> _OBJECTIVE_
Reproduce every row below word for word, in the same order.
· · · · · · ·
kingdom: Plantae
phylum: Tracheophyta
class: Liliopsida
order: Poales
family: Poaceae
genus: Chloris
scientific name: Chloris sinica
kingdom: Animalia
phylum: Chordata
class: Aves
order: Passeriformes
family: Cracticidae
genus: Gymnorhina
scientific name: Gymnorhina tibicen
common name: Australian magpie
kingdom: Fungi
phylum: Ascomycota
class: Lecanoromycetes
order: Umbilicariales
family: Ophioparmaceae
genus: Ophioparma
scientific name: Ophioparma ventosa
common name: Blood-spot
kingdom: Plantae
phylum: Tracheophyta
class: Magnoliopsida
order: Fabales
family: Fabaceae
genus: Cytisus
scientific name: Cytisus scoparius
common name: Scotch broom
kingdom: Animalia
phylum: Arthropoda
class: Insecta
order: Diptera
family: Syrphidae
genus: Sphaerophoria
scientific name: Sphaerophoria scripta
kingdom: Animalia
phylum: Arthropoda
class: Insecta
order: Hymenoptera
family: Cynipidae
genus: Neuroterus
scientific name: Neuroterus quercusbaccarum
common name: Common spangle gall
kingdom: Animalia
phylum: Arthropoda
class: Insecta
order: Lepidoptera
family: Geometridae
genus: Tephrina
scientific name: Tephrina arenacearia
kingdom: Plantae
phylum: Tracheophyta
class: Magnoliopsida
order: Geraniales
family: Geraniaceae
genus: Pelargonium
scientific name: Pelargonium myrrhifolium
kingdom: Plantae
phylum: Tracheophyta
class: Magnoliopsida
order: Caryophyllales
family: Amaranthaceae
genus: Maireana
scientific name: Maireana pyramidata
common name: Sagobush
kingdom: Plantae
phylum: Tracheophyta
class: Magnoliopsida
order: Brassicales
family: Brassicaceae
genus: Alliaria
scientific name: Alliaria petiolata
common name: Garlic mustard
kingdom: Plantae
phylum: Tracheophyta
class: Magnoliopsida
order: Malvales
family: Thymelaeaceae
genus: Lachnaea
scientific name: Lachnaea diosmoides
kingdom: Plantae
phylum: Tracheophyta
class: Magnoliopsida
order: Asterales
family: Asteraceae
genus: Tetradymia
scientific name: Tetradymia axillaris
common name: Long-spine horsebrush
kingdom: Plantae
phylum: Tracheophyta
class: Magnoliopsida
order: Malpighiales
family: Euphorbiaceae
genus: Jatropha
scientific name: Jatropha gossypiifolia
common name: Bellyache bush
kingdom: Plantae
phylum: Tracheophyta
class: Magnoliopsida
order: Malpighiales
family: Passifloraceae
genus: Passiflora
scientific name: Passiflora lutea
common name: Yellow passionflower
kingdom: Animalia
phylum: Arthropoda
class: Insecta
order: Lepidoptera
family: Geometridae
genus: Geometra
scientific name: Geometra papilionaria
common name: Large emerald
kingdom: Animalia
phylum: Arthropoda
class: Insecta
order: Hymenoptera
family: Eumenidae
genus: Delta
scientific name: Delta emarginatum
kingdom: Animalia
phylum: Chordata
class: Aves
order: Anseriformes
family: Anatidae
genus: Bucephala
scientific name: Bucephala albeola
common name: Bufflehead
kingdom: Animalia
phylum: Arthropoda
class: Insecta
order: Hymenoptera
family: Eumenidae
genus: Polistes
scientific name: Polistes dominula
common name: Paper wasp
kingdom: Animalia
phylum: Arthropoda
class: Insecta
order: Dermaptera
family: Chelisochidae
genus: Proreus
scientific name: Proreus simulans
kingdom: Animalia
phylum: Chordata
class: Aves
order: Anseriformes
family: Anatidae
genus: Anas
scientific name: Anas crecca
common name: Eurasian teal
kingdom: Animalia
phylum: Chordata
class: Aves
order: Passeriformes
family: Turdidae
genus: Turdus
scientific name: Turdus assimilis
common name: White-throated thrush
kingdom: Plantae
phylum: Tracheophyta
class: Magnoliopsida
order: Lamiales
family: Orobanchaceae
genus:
· · · · · · ·
> _CORRECT RESULT_
kingdom: Plantae
phylum: Tracheophyta
class: Liliopsida
order: Poales
family: Poaceae
genus: Chloris
scientific name: Chloris sinica
kingdom: Animalia
phylum: Chordata
class: Aves
order: Passeriformes
family: Cracticidae
genus: Gymnorhina
scientific name: Gymnorhina tibicen
common name: Australian magpie
kingdom: Fungi
phylum: Ascomycota
class: Lecanoromycetes
order: Umbilicariales
family: Ophioparmaceae
genus: Ophioparma
scientific name: Ophioparma ventosa
common name: Blood-spot
kingdom: Plantae
phylum: Tracheophyta
class: Magnoliopsida
order: Fabales
family: Fabaceae
genus: Cytisus
scientific name: Cytisus scoparius
common name: Scotch broom
kingdom: Animalia
phylum: Arthropoda
class: Insecta
order: Diptera
family: Syrphidae
genus: Sphaerophoria
scientific name: Sphaerophoria scripta
kingdom: Animalia
phylum: Arthropoda
class: Insecta
order: Hymenoptera
family: Cynipidae
genus: Neuroterus
scientific name: Neuroterus quercusbaccarum
common name: Common spangle gall
kingdom: Animalia
phylum: Arthropoda
class: Insecta
order: Lepidoptera
family: Geometridae
genus: Tephrina
scientific name: Tephrina arenacearia
kingdom: Plantae
phylum: Tracheophyta
class: Magnoliopsida
order: Geraniales
family: Geraniaceae
genus: Pelargonium
scientific name: Pelargonium myrrhifolium
kingdom: Plantae
phylum: Tracheophyta
class: Magnoliopsida
order: Caryophyllales
family: Amaranthaceae
genus: Maireana
scientific name: Maireana pyramidata
common name: Sagobush
kingdom: Plantae
phylum: Tracheophyta
class: Magnoliopsida
order: Brassicales
family: Brassicaceae
genus: Alliaria
scientific name: Alliaria petiolata
common name: Garlic mustard
kingdom: Plantae
phylum: Tracheophyta
class: Magnoliopsida
order: Malvales
family: Thymelaeaceae
genus: Lachnaea
scientific name: Lachnaea diosmoides
kingdom: Plantae
phylum: Tracheophyta
class: Magnoliopsida
order: Asterales
family: Asteraceae
genus: Tetradymia
scientific name: Tetradymia axillaris
common name: Long-spine horsebrush
kingdom: Plantae
phylum: Tracheophyta
class: Magnoliopsida
order: Malpighiales
family: Euphorbiaceae
genus: Jatropha
scientific name: Jatropha gossypiifolia
common name: Bellyache bush
kingdom: Plantae
phylum: Tracheophyta
class: Magnoliopsida
order: Malpighiales
family: Passifloraceae
genus: Passiflora
scientific name: Passiflora lutea
common name: Yellow passionflower
kingdom: Animalia
phylum: Arthropoda
class: Insecta
order: Lepidoptera
family: Geometridae
genus: Geometra
scientific name: Geometra papilionaria
common name: Large emerald
kingdom: Animalia
phylum: Arthropoda
class: Insecta
order: Hymenoptera
family: Eumenidae
genus: Delta
scientific name: Delta emarginatum
kingdom: Animalia
phylum: Chordata
class: Aves
order: Anseriformes
family: Anatidae
genus: Bucephala
scientific name: Bucephala albeola
common name: Bufflehead
kingdom: Animalia
phylum: Arthropoda
class: Insecta
order: Hymenoptera
family: Eumenidae
genus: Polistes
scientific name: Polistes dominula
common name: Paper wasp
kingdom: Animalia
phylum: Arthropoda
class: Insecta
order: Dermaptera
family: Chelisochidae
genus: Proreus
scientific name: Proreus simulans
kingdom: Animalia
phylum: Chordata
class: Aves
order: Anseriformes
family: Anatidae
genus: Anas
scientific name: Anas crecca
common name: Eurasian teal
kingdom: Animalia
phylum: Chordata
class: Aves
order: Passeriformes
family: Turdidae
genus: Turdus
scientific name: Turdus assimilis
common name: White-throated thrush
kingdom: Plantae
phylum: Tracheophyta
class: Magnoliopsida
order: Lamiales
family: Orobanchaceae
genus:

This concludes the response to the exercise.